* **Textauszug**:
····················

Das wichtige Urteil des Bundesgerichts vom 13. August 2024
Am 13. August 2024 hat das Bundesgericht, das höchste Gericht in der Schweiz, ein wichtiges Urteil (Urteil 5A_691/2023 vom 13. August 2024) gefällt, welches die bislang ungeklärte Methode zur Berechnung von Monatsfristen in Zivilprozessen klärt. Viele Jahre wurde über die genaue Berechnung von Monatsfristen diskutiert und das Bundesgericht hat die strittige Angelegenheit bis zum 13. August 2024 offengelassen. Mit diesem Leitentscheid soll die Fristenberechnung endlich einheitlich geklärt werden.
Wie wurden Fristen bis jetzt berechnet?
Nach Art. 142 Abs. 1 ZPO beginnt eine Frist, welche nach Tagen berechnet wird, am Folgetag des Empfangs zu laufen. Wenn ich also beispielsweise eine Verfügung per Einschreiben am 4. April erhalte, dann beginnt die Frist am 5. April zu laufen. Diese Regelung gilt weiterhin.

····················

* **Zu erledigende Aufgaben**:
**1.** Gib aus dem Textauszug alles von „Wie wurden Fristen“ bis hinunter zu „Regelung gilt weiterhin.“ wörtlich wieder.
**2.** An welchem Tag beginnt laut dem Textauszug nach Art. 142 Abs. 1 ZPO eine nach Tagen berechnete Frist zu laufen?

* **Gesammelte Daten**:
····················

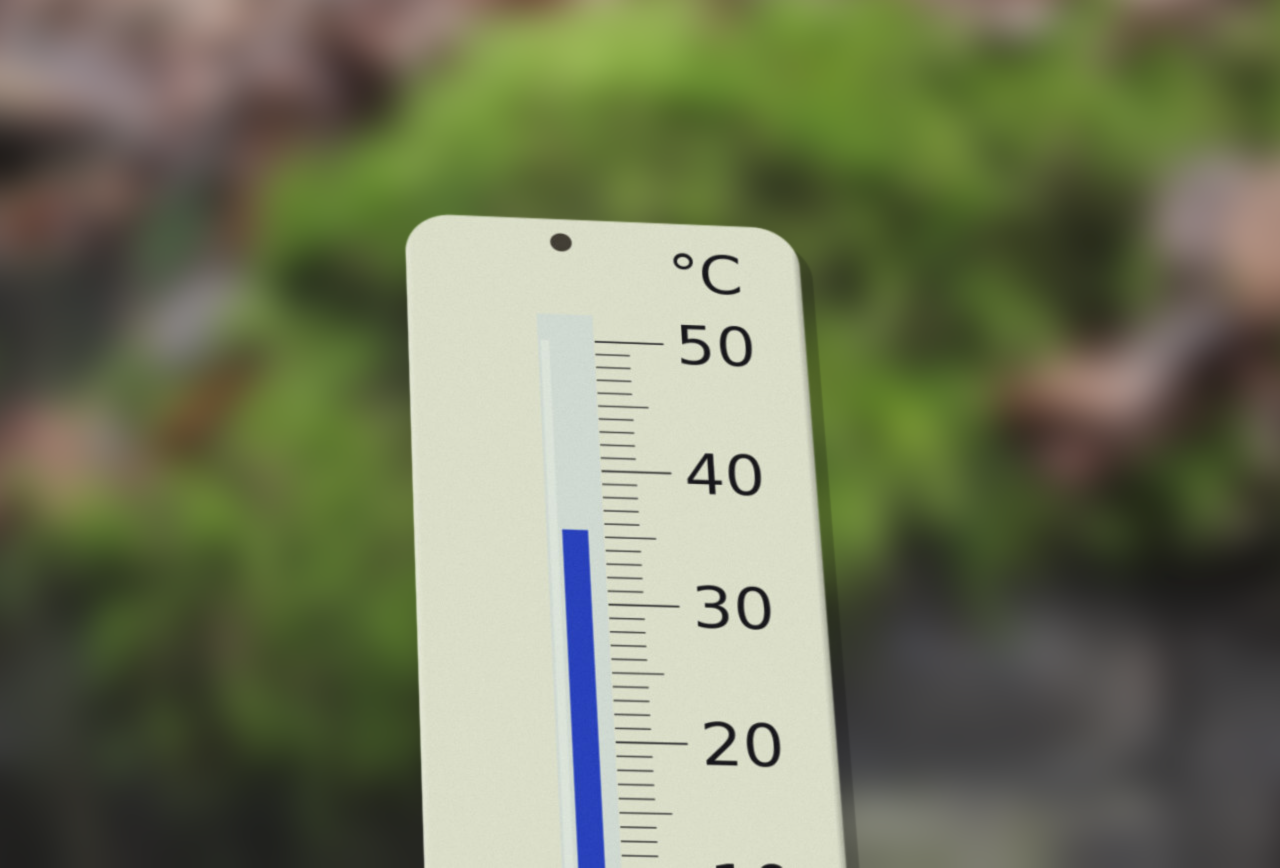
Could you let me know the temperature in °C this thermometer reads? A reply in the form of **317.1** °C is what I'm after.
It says **35.5** °C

····················

* **Ergebnisse**:
**1.**
Wie wurden Fristen bis jetzt berechnet?
Nach Art. 142 Abs. 1 ZPO beginnt eine Frist, welche nach Tagen berechnet wird, am Folgetag des Empfangs zu laufen. Wenn ich also beispielsweise eine Verfügung per Einschreiben am 4. April erhalte, dann beginnt die Frist am 5. April zu laufen. Diese Regelung gilt weiterhin.

**2.** Am Folgetag des Empfangs.